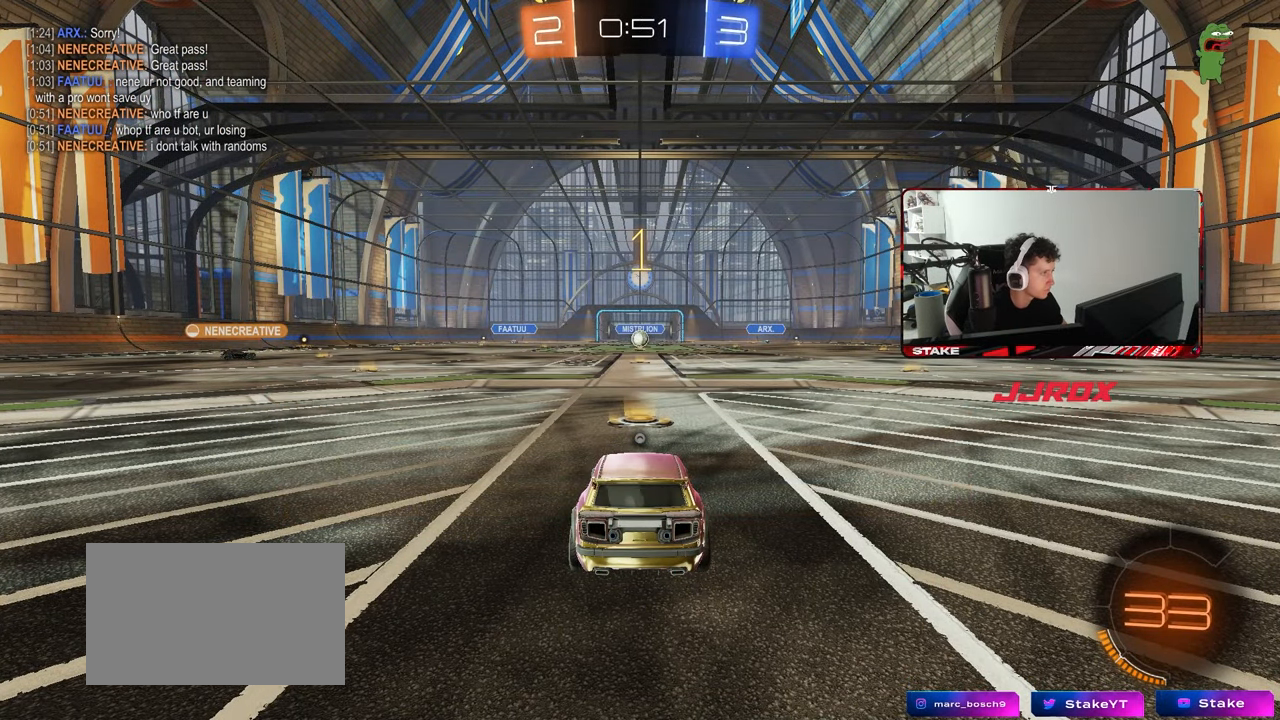
{"keys": ["d", "w"], "mouse": ["left"], "mouse_move": "still", "events": [[483, "d", "down"]]}
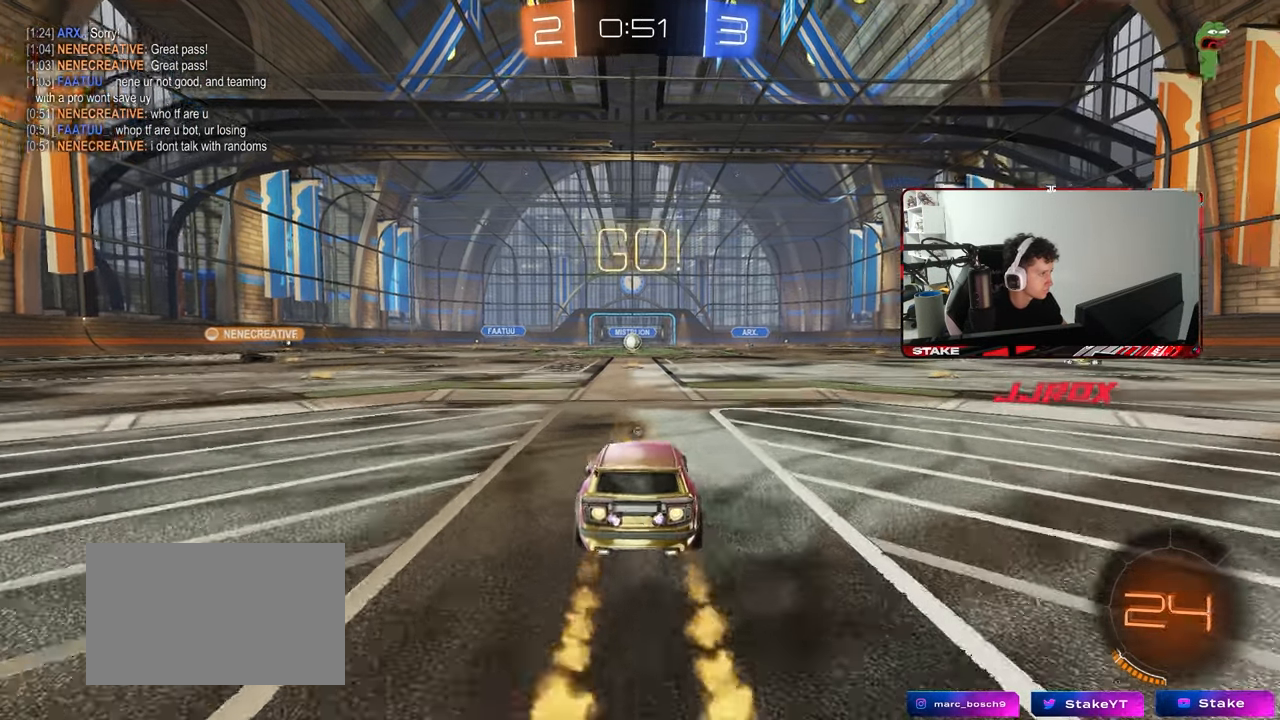
{"keys": ["a", "s", "shift"], "mouse": [], "mouse_move": "still", "events": [[33, "mouse_right", "down"], [67, "d", "up"], [117, "a", "down"], [117, "mouse_right", "up"], [117, "shift", "down"], [167, "mouse_right", "down"], [217, "s", "down"], [217, "space", "down"], [217, "w", "up"], [267, "mouse_right", "up"], [400, "mouse_left", "up"], [400, "space", "up"]]}
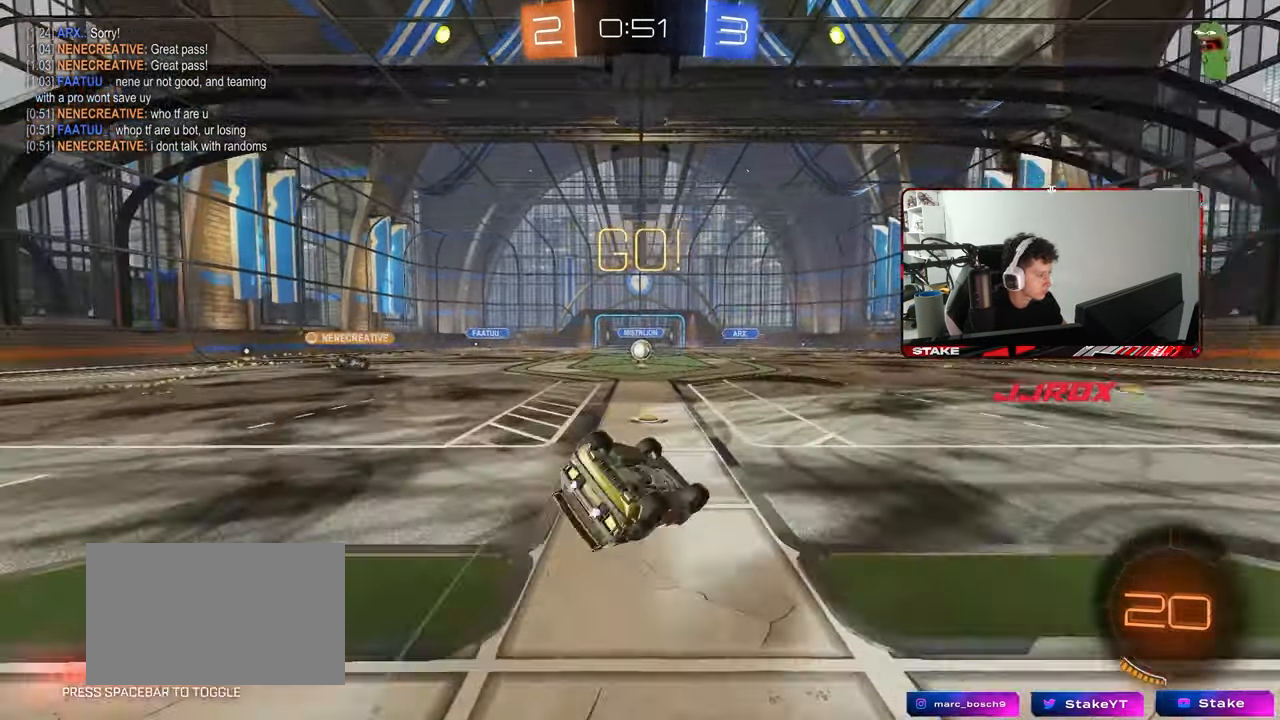
{"keys": ["a"], "mouse": [], "mouse_move": "still", "events": [[133, "mouse_left", "down"], [133, "s", "up"], [233, "s", "down"], [283, "mouse_left", "up"], [417, "shift", "up"], [467, "s", "up"]]}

***

Work instructions: From the material above, copy everything exactly but the pictures.

Answer space:
{"keys": ["d", "w"], "mouse": ["left"], "mouse_move": "still", "events": [[483, "d", "down"]]}
{"keys": ["a", "s", "shift"], "mouse": [], "mouse_move": "still", "events": [[33, "mouse_right", "down"], [67, "d", "up"], [117, "a", "down"], [117, "mouse_right", "up"], [117, "shift", "down"], [167, "mouse_right", "down"], [217, "s", "down"], [217, "space", "down"], [217, "w", "up"], [267, "mouse_right", "up"], [400, "mouse_left", "up"], [400, "space", "up"]]}
{"keys": ["a"], "mouse": [], "mouse_move": "still", "events": [[133, "mouse_left", "down"], [133, "s", "up"], [233, "s", "down"], [283, "mouse_left", "up"], [417, "shift", "up"], [467, "s", "up"]]}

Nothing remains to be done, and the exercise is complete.